Peggy Nguyen, MD

Gathier CS, Dankbaar JW, van der Jagt M, Verweij BH, Oldenbeuving AW, Rinke GJE, et al. Effects of Induced Hypertension on Cerebral Perfusion in Delayed Cerebral Ischemia After Aneurysmal Subarachnoid Hemorrhage: A Randomized Clinical Trial. Stroke. 2015

One of the mainstay treatments of aneurysmal subarachnoid hemorrhage for DCI (delayed cerebral ischemia) secondary to cerebral vasospasm is triple-H therapy: hypervolemia, (relative) hypertension, and hemodilution; however, despite the fact that it is standard of practice, the efficacy of this therapy in improving clinical outcomes is not quite clear.
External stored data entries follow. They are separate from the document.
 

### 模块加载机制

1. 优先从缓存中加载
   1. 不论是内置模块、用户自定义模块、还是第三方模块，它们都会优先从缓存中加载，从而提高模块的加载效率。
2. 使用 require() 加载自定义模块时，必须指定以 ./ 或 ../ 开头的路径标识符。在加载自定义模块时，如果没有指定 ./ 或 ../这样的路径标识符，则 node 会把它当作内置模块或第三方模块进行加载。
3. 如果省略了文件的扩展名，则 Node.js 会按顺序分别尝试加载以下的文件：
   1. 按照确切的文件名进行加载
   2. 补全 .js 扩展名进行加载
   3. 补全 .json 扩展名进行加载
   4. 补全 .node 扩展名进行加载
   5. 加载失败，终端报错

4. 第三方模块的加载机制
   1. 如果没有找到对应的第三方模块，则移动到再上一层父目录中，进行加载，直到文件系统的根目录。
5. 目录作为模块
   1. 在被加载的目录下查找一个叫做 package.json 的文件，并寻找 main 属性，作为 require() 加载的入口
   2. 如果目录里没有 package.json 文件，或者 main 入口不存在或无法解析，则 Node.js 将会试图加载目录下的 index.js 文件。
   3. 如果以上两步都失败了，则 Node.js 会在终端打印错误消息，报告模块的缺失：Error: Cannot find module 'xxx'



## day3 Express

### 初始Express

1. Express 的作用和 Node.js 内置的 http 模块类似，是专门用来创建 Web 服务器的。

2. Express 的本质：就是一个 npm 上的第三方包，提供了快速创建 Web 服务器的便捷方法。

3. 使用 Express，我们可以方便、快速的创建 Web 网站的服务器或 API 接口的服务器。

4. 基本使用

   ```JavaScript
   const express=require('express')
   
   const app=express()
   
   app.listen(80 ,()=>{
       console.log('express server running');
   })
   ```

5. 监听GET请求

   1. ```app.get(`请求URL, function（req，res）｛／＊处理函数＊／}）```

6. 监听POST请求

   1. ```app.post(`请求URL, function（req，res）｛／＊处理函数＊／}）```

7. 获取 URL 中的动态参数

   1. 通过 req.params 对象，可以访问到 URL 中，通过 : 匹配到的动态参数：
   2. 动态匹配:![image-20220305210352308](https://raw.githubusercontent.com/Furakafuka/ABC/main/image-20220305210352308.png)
Here, 13 patients were randomized to induced hypertension and 12 patients were induced to no induced hypertension. Patients randomized to induced hypertension received intravenous norepinephrine drip for at least 24-48 hours until neurologic deficits improved, a complication occurred, or a maximum MAP of 130 mmHg or maximum SBP of 230 mmHg was reached. Although the control group did not undergo induced hypertension, the authors note that hypotension was avoided by giving vasopressors to avoid MAP < 80 mmHg. Change in cerebral blood flow (CBF) was calculated between the intervention and comparison group. There was no statistically significant difference in the change in CBF between the two groups; authors note that there was a trend towards improved CBF in follow up CTP in the lowest perfused region, but it does not appear to be statistically significant.  

At least in this small exploratory, no statistically significant improvement was seen with randomization to induced hypertension. A much larger study (authors note 225-250 patients per group would) be needed to find a statistically significant difference in change in overall CBF between intervention and control, and in fact, the trend towards improved CBF in areas of lowest perfusion suggests that an improvement may be detected with a larger sample size. In addition, there were some variables which could have confounded the study results including a higher proportion of high grade WFNS patients in the hypertension group. At this point, however, clinical practice is not likely to be impacted even in light of this negative study given the size of the study and possible confounders.